LIKE ASURA (Japan, 2003)
Directed by: Yoshimitsu Morita
Starring: Shinobu Otake, Hitomi Kuroki, Kyoko Fukada, Eri Fukatsu
“Warm, witty and well-observed…recalls recent works by another onetime provocateur, Pedro Almodovar…”
- Derek Elley, Variety
2003 Japanese Academy Awards
Winner – Oustanding Performance by an Actress in a Supporting Role – Eri Fukatsu
Winner – Director of the Year – Yoshimitsu Morita
Winner – Screenplay of the Year
The first Japanese film to open the prestigious Tokyo International Film Festival in eleven years, LIKE ASURA is a movie that deserves far more attention in the West. Based on an infamous novel, which spawned a shocking, sexually frank TV series in 1979, it’s a rich, comic portrait of a year in the lives of four sisters. The oldest, Tsunako, is widowed, and in her early forties. The next-youngest is the not-so-happily married Makiko. The typical middle child (hyper, critical, desperate for attention, socially-stunted), Takiko is a stereotypical librarian, and the youngest, Sakiko, is living in sin with her boxer boyfriend.
The sisters are summoned to a crisis conference when Takiko discovers that their father may be having an affair. Their varying reactions (from hysteria to “live and let live”) peg their characters to a “t”, and audiences settle in for an “I’ve seen this before,” snooze. But that’s exactly when the movie takes a turn and spends its remaining hundred and twenty minutes tearing down our preconceived notions. Set in 1979, with impeccable technical credits and precision comic acting, LIKE ASURA manages to make the Takezawa sisters complicated and contradictory; easy to criticize, but instantly-identifiable; fatally-flawed, but deeply sympathetic – in other words, they feel like real sisters. And that’s what this sprawling comic confection is all about: family.

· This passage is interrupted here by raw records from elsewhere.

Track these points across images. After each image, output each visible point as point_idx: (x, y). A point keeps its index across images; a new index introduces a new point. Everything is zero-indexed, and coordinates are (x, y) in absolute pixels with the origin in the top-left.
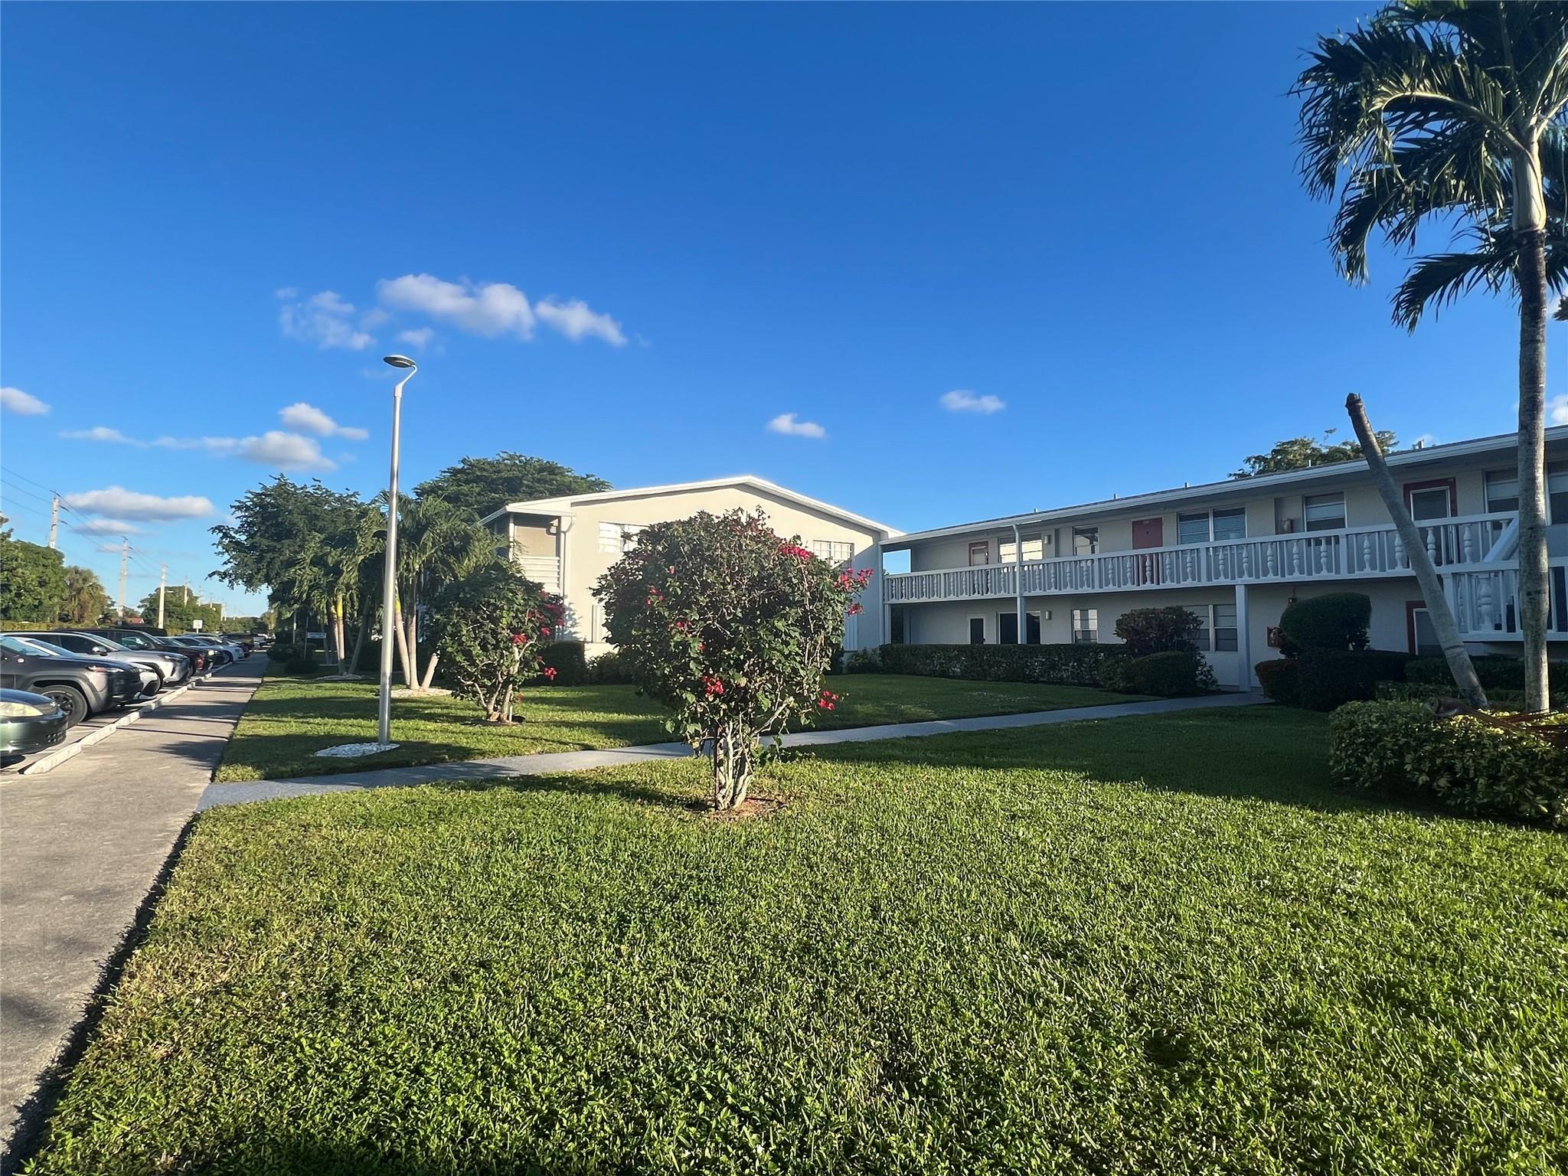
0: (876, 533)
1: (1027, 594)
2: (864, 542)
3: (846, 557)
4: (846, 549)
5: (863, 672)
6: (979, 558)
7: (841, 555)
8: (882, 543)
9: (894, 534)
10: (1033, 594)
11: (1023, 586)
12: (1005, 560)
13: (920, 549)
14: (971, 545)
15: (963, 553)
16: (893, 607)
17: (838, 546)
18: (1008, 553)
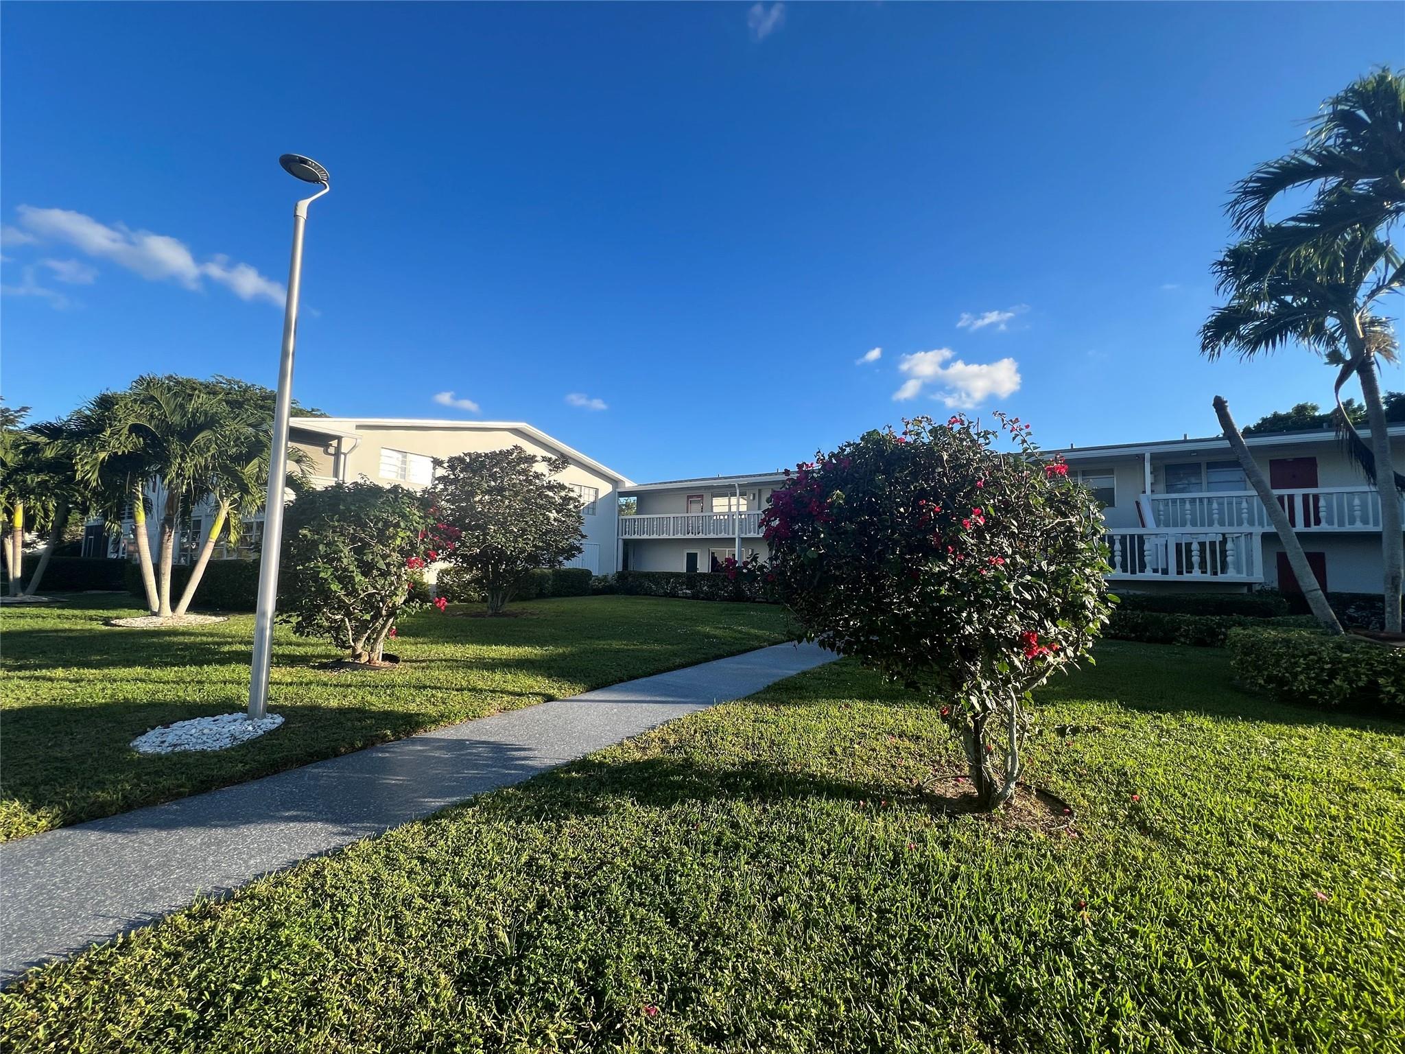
0: (615, 482)
1: (743, 536)
2: (606, 488)
3: (592, 499)
4: (592, 492)
5: (606, 593)
6: (695, 507)
7: (587, 498)
8: (619, 490)
9: (629, 484)
10: (748, 536)
11: (741, 530)
12: (715, 510)
13: (644, 498)
14: (689, 497)
15: (683, 502)
16: (626, 543)
17: (587, 490)
18: (720, 505)
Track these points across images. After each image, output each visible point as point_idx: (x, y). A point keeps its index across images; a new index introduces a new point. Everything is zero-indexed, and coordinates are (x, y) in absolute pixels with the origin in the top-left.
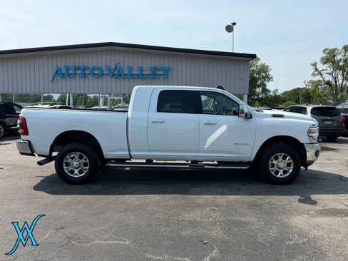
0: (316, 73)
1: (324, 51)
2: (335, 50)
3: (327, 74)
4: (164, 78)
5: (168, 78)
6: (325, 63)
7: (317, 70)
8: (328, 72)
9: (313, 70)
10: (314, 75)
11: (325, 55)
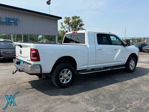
0: (63, 27)
1: (65, 18)
2: (69, 18)
3: (67, 28)
4: (15, 25)
5: (17, 25)
6: (66, 23)
7: (63, 26)
8: (67, 27)
9: (61, 26)
10: (61, 28)
11: (65, 20)
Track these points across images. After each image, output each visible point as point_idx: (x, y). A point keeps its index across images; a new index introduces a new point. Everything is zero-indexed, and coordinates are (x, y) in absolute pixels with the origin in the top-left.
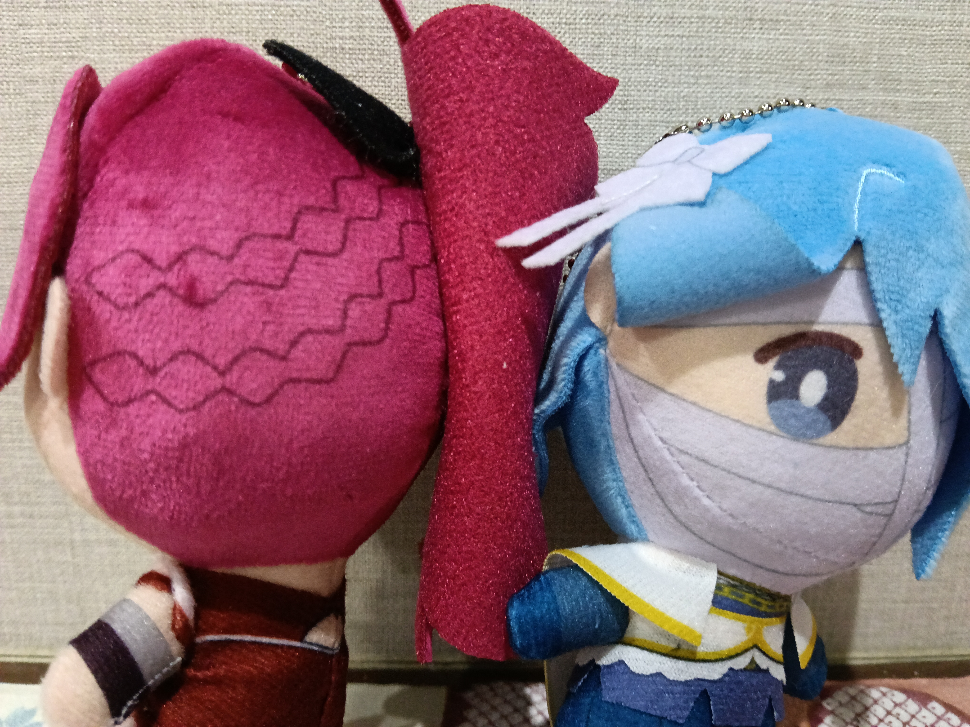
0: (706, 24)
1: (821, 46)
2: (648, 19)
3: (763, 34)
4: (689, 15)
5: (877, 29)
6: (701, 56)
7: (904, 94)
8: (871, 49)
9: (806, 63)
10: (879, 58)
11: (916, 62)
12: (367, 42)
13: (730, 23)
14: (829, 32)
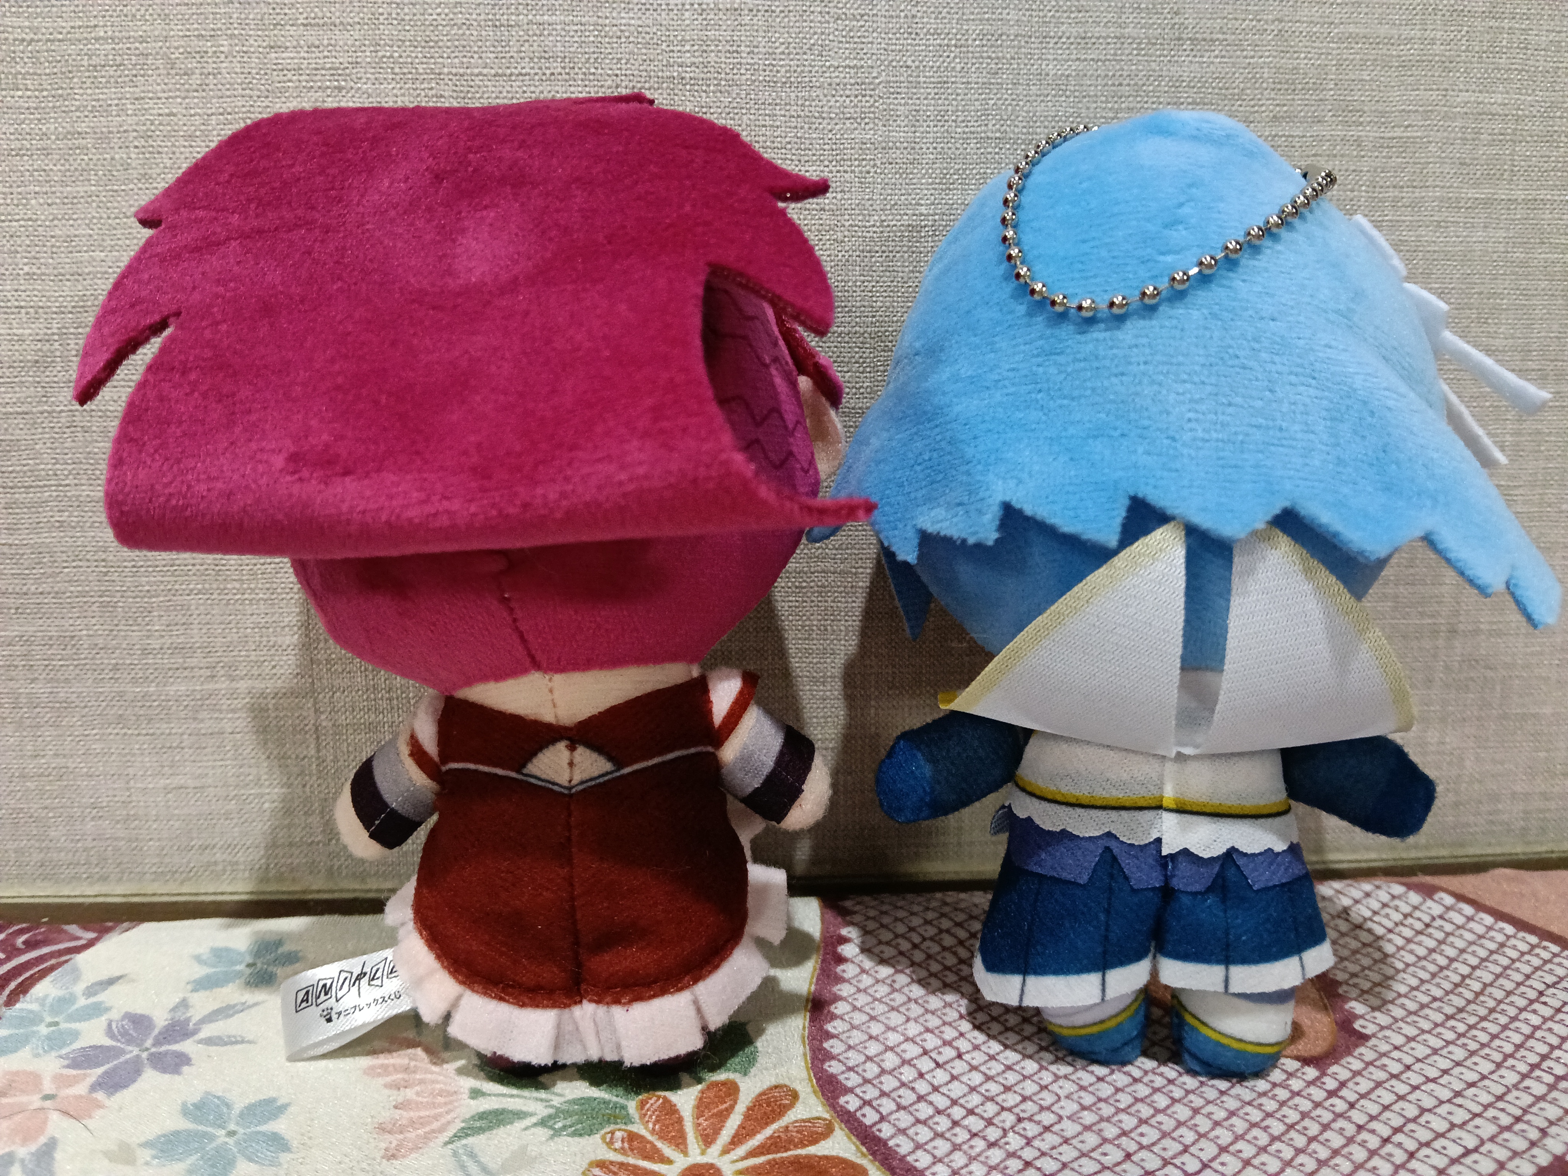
0: (1125, 46)
1: (1266, 70)
2: (1056, 40)
3: (1195, 56)
4: (1104, 34)
5: (1333, 49)
6: (1120, 85)
7: (1368, 128)
8: (1326, 74)
9: (1248, 91)
10: (1336, 84)
11: (1382, 88)
12: (712, 70)
13: (1155, 44)
14: (1275, 54)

Named after the Hindu goddess, Asura, whose placid face belies her hunger for discord and chaos, this flick is a distinct change of pace for the director, Yoshimitsu Morita, who’s best known for his extreme satires like 1983’s Family Game. Here he turns out a highly-popular, well-polished movie that wants to do nothing more than entertain a mainstream crowd. It’s exactly the kind of good, non-shocking, non-violent movie that most American film festivals stay away from, but it’s also exactly the kind of adult movie that US audiences may be the hungriest to consume.